Only commercial buildings with a rateable value under £2,600 are exempt from rates liability.
Rates relief of 100% is granted to office and retail premises which stand empty for the first three months while industrial properties are granted relief for the first six months after which full rates apply.
Richard Farr, partner for rating at Sanderson Weatherall LLP said the failure to address the issue would hamper the economic recovery of regions such as the North East.
“It’s been a challenging time for the commercial property market,” he said. “However, with the official announcement last month of the end of the UK’s double-dip recession you would expect light to start to appear at the end of the tunnel.
“Unfortunately, it’s just not that simple. As the situation stands, the lack of development in the past four to five years has all but stopped the flow of new stock coming on the market.
“Empty rates legislation has chiefly been cited as one of the principal causes and despite market-wide pressure to address the issue, nothing has changed.”
There was widespread market disappointment when Chancellor George Osborne’s 2012 Budget failed to offer any respite on empty rates, with many calling for the reintroduction on the concession of relief from empty rates for low value properties up to a rateable value of £18,000 that was withdrawn in 2011.
David Jackson, partner for agency, said: “Developers are not prepared to take on the risk of a speculative build when there are no guarantees of an occupier and they therefore can’t predict how long a property will stand empty for.
“What’s really frustrating is over the last eight to 12 months we have seen requirements for large, new stock in both the office and industrial sectors starting to appear – unfortunately, some of these are going unanswered.
“In some instances, those with the resources have gone down a ‘design and build’ route such as the new Clipper Logistics’ 343,000 sq ft warehouse at Teeslink on Wynyard Park. However, this isn’t an option for everyone, and the need to have ready-to-go stock remains key.
“It could quickly reach a point where the emerging lack of balance between supply and demand will have a massive impact on market recovery and growth.”
In the last couple of weeks, a group of MPs have put forward proposals to the Treasury which include a three-year exemption of empty rates on new-build commercial developments.

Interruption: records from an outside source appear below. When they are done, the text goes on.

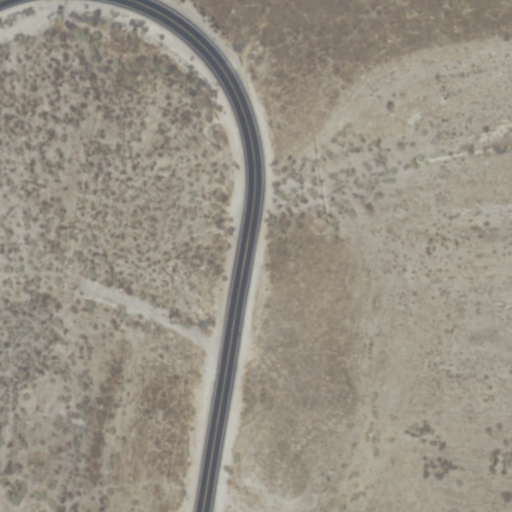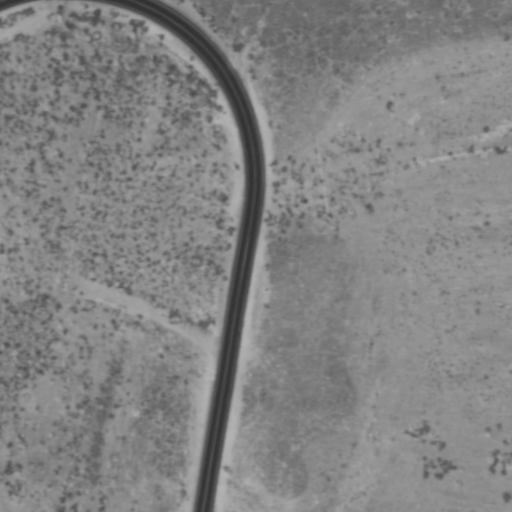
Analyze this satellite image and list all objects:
road: (246, 231)
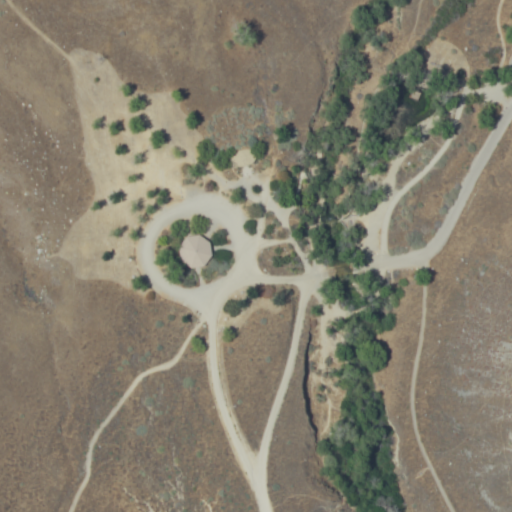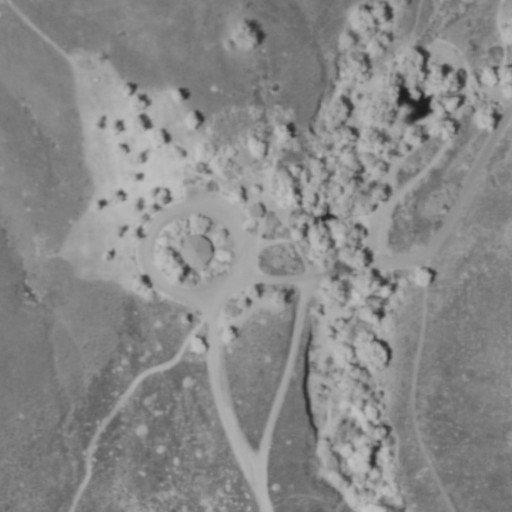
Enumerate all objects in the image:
parking lot: (506, 74)
road: (371, 92)
road: (313, 125)
road: (98, 185)
road: (405, 185)
road: (328, 216)
building: (195, 250)
building: (195, 252)
road: (341, 270)
road: (275, 282)
road: (208, 329)
road: (413, 386)
road: (124, 398)
road: (254, 501)
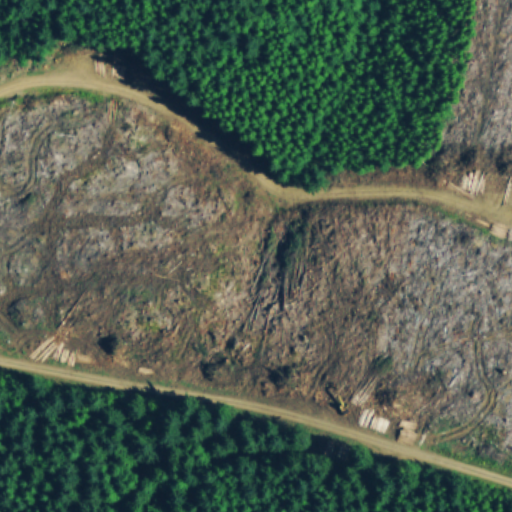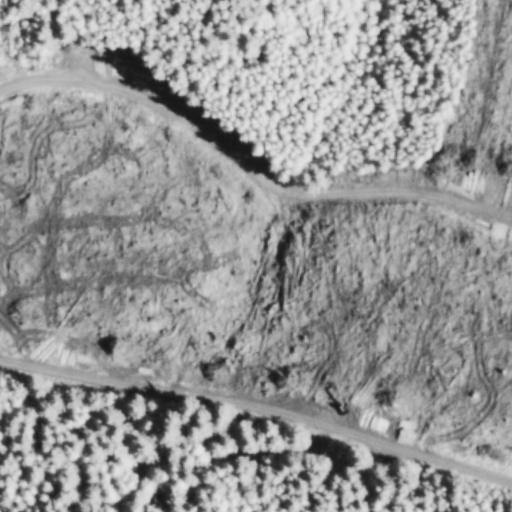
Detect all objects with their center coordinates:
road: (239, 156)
road: (259, 407)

This empty rates working group which was commissioned by the Chancellor, has also asked for an increase in the rates relief threshold taking it from £2,600 to £18,000, providing a full exemption for industrial property and six months of relief for office and shops – two of the hardest hit market sectors.
Jackson added: “The measures, if approved, and it is a big ‘if’, would go some way to injecting much-needed confidence in the development market.”